The Village that Died for England

First published by Jonathan Cape, 1995
Paperback edition by Vintage, 1996
Expanded and revised edition, Faber and Faber, 2002.

A Review of Reviews by P Wright

The critical reception of The Village that Died for England was actually more varied than the snippets of praise on the jacket necessarily suggest.  Indeed, when it first appeared in 1995 the Sunday Telegraph noted, in its round-up of the week’s reviews, that ‘few books in recent years have had as mixed a press’.

I was abroad just before the first edition came out, but I remember landing at Heathrow one Sunday to find the book being condemned on the front page of the Sunday Times’s books section.  ‘This is the most depressing book I have read for years,’ opened John Carey, before going on to chide me for expressing the superiority of a ‘Guardian columnist’ (which I had never really been – although a few months previously, I had crossed swords with this leather-clad Oxford professor when he insinuated, absurdly, that Richard Hoggart was a snob during the course of a discussion on Radio Three’s ‘Night Waves’).

Whatever axes Carey had to grind, he was not alone in his reservations about the book.  Writing in the Daily Telegraph, Penelope Livesey declared it ‘maverick and illuminating’ – ‘a book to be read’ – while also worrying that it seemed ‘cynical’.  Charles Saumarez Smith, who reviewed it for the Spectator, noted that the tone was ‘studiously dispassionate. . . as if everyone in the story was in the wrong.’

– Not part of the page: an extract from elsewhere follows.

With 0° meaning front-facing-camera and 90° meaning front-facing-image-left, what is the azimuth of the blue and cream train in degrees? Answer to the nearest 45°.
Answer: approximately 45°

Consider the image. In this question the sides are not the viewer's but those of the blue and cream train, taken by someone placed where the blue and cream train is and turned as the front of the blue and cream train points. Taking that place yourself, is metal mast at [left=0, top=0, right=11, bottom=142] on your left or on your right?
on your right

Some declared themselves frustrated by the books ‘digressive’ approach.  Byron Rogers, in The Literary Review, was infuriated by my refusal to tell a simple story of evacuation and displacement: declaring the book more or less unreadable, he boasted ‘I have thrown it across various rooms’. Kate Chisholm, of the Sunday Telegraph, missed a tightly unified argument and concluded ‘better by far to take the road from Corfe Castle and turn left for Tyneham’.  Simon Stander, writing in Public Policy Review, seemed to want a more programmatic book that called for a restoration of the peasantry and  told him what to think  (‘I wanted something to rub off against. I wanted him to rub the Vaseline off the lens’).

This negative current was still running in 1996, when the first paperback edition came out.  John Blake, a paperback digester at the Independent on Sunday, expelled the book with a grunt:  there was, he said, ‘something wrong about the tone,’ and the writer was ‘too much the sardonic metropolitan, smirking at the dotty Merrie Englanders’.

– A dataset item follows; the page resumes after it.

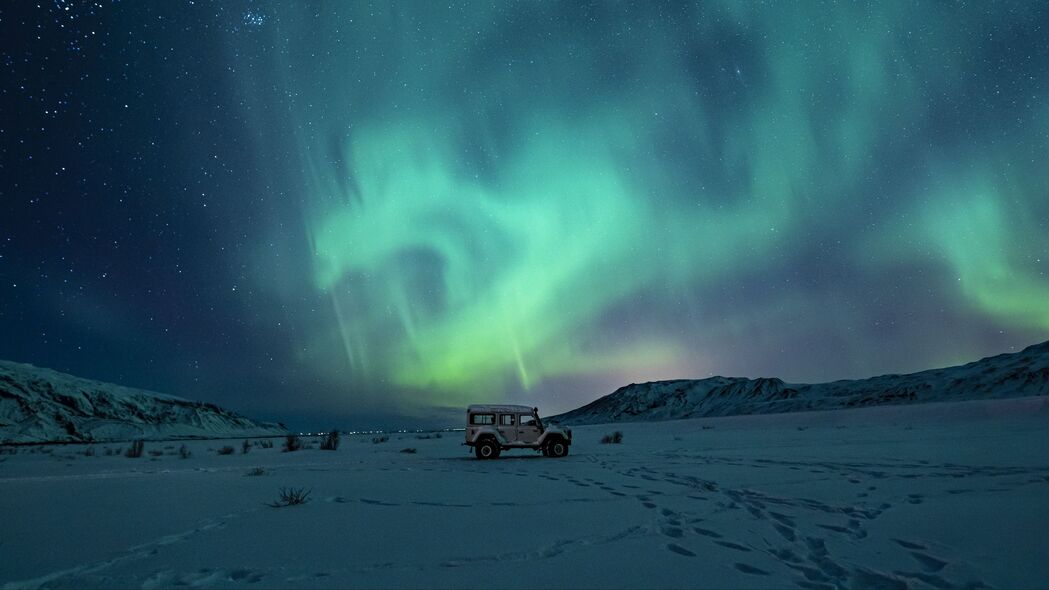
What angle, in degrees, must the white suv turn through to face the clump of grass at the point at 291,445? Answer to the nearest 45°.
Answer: approximately 135° to its left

My ‘digressive’ approach aside, it was, perhaps, not surprising that the book drew the hostility of some who felt challenged in their feelings of Englishness. Yet in writing it I was not aware of being compelled by contempt or ‘metropolitan’ disdain for country life.

The history I was uncovering required sympathetic interest, sometimes in views I strongly disliked, and also a large measure of critical distance. I could not have grasped the complexity of the contest that has defined this landscape through most of the twentieth century simply by taking sides, or by following the drift of emotionally compelling interpretations, or by telling readers what to think. I didn’t want to join the lamentation or adopt an elegiac tone either. After all, it was in its posthumous elegies that the myth of Tyneham became most detached from reality: as in the legend of ‘Churchill’s pledge’ – a promise that was retrospectively invented but which has survived my attempted curtailment and continues to dominate more recent journalistic versions of the story.

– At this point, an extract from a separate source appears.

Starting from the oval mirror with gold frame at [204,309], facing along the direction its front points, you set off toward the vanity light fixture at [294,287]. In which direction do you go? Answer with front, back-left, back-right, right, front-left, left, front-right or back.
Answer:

My publishers, meanwhile, were glad to concentrate on the more positive reviews, the most generous of which came from the poet and translator Michael Hoffman. Writing in the Independent on Sunday, he described the book as ‘brilliant’. He also got in touch with Jonathan Cape, enclosing the full typescript of his review, and apologising for the fact that the literary editor, Jan Dalley, had apparently stripped it of all further words of appreciation.  As printed, his review began with a non-committal plot summary. He had actually opened with the following paragraph:

‘I don’t think I have read a better book about this country than The Village that Died for England. It is a work of Pynchonesque coherence and revelation, the inexhaustible systemic comedy of a Musil, the subversiveness of a Bunuel – a work of genius and not just genius loci.’

Perhaps the excising editor was only trying to protect Hoffman from his own excessive enthusiasm. Neither I nor the book’s various publishers have extended him the same service. Indeed, we have been quick to use both modest and immodest versions of the expunged paragraph on the cover of the later paperback editions.